Although the campaign was successful, resulting in a 30 per cent decrease in cot deaths, John Graham, director of the Craniofacial Clinic at the Cedars-Sinai Medical Centre in Los Angeles, said the prevalence of misshapen heads among babies has jumped fivefold during this period, from an estimated 1 in 300 live births in 1994 to 1 in 60 births today.

"When infants sleep in one position, there is a consistent pressure on their soft and forming skull, which can result in deformation of the head," Dr Graham said.

"Unfortunately, many care providers are unaware of the symptoms and inappropriately reassure parents that the child will grow out of it. Left untreated [it] can result in permanent distortion of the head as well as persistent facial asymmetry," he said.

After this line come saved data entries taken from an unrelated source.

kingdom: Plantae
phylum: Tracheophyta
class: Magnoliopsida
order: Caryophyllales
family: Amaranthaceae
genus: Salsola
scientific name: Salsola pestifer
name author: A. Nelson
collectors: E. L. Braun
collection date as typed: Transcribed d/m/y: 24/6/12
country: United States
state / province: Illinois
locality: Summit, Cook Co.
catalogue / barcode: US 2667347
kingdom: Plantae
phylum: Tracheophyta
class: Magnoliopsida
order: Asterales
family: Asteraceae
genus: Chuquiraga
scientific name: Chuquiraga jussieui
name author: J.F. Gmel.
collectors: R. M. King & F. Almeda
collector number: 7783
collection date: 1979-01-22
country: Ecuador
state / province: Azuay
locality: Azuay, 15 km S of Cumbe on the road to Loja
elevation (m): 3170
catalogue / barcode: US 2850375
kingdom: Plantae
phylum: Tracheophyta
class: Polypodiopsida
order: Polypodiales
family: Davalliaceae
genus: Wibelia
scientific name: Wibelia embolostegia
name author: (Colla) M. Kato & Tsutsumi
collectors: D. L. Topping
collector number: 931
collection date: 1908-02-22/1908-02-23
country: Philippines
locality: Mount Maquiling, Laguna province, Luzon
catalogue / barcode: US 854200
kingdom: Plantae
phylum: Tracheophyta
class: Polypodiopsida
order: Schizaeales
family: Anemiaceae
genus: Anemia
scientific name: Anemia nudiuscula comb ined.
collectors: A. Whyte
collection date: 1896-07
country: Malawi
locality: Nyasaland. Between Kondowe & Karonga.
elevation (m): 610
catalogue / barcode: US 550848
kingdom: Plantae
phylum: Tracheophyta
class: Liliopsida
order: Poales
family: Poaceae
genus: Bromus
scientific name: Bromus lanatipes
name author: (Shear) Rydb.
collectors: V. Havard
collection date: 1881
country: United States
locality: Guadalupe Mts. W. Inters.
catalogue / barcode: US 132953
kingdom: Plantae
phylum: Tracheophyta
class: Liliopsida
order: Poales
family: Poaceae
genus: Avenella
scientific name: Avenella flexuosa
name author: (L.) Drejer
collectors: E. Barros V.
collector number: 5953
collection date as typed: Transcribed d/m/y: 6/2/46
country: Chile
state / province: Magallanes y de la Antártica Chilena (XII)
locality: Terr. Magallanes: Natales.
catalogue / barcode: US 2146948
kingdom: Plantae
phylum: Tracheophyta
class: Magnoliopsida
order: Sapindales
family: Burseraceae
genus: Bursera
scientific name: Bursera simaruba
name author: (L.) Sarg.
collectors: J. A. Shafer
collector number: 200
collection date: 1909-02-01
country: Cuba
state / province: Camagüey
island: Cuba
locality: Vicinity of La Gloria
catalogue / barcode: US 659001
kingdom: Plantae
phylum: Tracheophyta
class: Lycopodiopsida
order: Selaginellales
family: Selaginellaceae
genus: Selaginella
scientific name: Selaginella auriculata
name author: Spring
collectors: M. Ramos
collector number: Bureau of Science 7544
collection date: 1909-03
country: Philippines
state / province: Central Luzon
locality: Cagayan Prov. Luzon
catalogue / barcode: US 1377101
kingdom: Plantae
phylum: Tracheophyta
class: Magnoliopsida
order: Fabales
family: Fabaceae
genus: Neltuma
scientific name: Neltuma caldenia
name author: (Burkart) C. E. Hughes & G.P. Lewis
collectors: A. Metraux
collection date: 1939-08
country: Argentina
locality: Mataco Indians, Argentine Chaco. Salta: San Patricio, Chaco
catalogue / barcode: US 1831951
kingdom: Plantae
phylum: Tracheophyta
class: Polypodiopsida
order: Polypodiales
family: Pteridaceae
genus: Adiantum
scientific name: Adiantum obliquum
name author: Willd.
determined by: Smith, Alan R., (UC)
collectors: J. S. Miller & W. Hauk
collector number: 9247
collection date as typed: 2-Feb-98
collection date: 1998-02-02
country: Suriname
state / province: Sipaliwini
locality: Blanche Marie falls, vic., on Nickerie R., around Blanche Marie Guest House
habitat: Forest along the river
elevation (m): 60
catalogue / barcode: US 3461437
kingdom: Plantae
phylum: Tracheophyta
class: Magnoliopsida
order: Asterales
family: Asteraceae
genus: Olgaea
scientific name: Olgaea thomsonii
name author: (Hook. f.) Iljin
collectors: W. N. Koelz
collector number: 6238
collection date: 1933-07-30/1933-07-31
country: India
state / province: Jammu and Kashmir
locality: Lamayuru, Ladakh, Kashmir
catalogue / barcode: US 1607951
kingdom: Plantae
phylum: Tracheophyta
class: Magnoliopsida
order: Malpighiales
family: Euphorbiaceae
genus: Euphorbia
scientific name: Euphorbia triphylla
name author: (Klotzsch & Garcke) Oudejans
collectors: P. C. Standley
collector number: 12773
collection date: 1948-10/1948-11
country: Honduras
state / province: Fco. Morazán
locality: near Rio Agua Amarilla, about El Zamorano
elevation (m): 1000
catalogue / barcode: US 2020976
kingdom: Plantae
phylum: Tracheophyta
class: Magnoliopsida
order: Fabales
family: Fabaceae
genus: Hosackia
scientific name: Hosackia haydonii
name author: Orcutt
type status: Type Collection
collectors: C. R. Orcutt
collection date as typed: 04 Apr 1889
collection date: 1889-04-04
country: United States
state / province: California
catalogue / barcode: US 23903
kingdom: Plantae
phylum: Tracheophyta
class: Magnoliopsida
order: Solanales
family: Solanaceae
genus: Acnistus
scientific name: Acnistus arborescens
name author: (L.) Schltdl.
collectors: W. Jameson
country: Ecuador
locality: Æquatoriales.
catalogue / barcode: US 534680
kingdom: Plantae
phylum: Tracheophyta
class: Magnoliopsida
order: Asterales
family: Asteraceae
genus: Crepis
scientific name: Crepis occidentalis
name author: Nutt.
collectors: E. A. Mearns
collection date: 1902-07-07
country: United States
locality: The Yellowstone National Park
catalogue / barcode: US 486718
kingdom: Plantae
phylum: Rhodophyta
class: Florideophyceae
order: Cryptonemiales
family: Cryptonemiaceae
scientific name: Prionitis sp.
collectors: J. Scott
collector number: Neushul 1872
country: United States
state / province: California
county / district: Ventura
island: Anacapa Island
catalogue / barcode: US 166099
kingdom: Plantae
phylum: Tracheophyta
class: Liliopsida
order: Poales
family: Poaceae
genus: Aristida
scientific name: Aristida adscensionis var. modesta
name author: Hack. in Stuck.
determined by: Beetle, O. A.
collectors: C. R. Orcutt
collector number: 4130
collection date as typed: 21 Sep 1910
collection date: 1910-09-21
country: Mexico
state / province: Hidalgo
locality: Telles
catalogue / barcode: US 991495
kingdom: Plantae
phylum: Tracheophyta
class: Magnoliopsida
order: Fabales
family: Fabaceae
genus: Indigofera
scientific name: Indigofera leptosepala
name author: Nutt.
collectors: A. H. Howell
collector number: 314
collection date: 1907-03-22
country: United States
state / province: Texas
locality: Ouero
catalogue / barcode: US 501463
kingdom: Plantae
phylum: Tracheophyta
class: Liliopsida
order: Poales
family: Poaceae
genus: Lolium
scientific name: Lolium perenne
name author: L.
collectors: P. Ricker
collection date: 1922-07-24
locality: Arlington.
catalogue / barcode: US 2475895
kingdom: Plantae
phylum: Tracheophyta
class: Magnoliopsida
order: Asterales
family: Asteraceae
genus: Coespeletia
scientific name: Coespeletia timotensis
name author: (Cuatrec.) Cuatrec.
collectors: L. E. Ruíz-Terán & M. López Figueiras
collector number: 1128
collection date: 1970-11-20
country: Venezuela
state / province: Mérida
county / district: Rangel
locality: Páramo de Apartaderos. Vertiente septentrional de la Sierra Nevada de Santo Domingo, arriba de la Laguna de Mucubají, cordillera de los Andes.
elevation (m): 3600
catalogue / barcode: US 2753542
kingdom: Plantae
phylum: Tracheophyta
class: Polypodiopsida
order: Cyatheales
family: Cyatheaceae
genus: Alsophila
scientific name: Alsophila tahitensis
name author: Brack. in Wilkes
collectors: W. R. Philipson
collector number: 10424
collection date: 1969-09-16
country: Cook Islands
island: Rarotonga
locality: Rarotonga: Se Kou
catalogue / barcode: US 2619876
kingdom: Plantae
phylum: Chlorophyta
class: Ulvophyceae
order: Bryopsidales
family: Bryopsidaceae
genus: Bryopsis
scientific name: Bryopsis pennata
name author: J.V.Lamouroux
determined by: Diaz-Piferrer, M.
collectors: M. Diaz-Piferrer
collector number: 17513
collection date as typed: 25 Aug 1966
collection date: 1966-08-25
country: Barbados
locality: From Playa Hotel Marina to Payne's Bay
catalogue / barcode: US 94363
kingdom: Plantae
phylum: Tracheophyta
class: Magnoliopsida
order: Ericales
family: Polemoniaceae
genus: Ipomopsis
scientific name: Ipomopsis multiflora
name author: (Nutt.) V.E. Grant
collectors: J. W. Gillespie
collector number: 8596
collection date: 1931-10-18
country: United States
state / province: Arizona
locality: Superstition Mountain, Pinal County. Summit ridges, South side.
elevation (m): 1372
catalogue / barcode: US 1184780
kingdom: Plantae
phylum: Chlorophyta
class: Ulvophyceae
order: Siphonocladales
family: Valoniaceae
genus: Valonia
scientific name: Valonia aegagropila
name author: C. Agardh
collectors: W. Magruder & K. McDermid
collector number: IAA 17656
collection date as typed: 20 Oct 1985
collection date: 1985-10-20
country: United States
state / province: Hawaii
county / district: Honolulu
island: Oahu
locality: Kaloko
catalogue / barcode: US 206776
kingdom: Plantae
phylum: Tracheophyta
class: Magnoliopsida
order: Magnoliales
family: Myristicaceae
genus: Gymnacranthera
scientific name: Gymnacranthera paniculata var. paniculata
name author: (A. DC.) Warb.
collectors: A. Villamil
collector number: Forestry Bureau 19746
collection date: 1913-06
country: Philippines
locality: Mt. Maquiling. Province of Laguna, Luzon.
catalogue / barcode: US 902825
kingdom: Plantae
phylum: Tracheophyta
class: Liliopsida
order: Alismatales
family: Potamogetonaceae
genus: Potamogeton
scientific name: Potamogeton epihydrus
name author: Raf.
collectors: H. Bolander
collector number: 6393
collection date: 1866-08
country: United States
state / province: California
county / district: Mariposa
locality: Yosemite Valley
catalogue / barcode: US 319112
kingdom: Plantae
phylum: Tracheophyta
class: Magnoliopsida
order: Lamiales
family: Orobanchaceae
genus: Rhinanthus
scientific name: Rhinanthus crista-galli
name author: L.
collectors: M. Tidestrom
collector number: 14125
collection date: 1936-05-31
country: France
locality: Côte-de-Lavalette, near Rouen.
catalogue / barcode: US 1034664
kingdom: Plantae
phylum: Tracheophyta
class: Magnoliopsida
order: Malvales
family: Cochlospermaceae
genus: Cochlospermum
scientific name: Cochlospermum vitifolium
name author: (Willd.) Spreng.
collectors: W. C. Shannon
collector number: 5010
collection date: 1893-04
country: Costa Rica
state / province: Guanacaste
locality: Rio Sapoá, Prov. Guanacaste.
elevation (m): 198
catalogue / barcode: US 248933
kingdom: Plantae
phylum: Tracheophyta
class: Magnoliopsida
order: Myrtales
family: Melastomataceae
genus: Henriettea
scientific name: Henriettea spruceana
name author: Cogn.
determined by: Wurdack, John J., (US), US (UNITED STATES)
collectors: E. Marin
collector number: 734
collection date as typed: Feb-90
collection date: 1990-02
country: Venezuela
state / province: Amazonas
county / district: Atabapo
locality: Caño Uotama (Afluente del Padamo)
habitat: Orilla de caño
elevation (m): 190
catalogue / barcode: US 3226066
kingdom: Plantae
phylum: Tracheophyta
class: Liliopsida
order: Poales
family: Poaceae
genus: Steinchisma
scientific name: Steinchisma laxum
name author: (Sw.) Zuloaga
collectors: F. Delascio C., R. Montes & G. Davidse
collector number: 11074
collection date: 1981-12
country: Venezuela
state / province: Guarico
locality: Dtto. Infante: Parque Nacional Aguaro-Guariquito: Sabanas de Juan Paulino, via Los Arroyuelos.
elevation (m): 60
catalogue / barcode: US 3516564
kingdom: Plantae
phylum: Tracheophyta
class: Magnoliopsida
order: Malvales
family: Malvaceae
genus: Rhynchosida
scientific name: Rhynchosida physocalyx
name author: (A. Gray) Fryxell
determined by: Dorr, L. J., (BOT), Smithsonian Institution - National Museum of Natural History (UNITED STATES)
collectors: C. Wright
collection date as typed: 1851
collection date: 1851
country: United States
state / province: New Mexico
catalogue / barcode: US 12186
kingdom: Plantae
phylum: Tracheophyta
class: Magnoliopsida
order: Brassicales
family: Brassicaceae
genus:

Babies with the condition usually suffer from shortened or tightened neck muscles,which cause them to tilt their heads towards the tight side, resulting in the development of a preferred resting position. When babies have tightened neck muscles, which usually begin to develop in the limited space of the womb, they are more likely to develop misshapen heads if they are consistently placed into one sleeping position, the doctors believe.

Dr Graham said the disorder is relatively simple to treat provided the symptoms are recognised early enough in the child's development when corrective action is most effective.

Each year, his clinic treats between 250 and 300 babies with a course of neck massage and stretching. The worst-affected babies are given special helmets to wear when they sleep.

Parents are advised to vary a baby's sleeping position so the infant does not always rest on the flattened part of the skull. But Dr Graham stressed: "It is important to put babies to sleep on their backs because this prevents death from suffocation."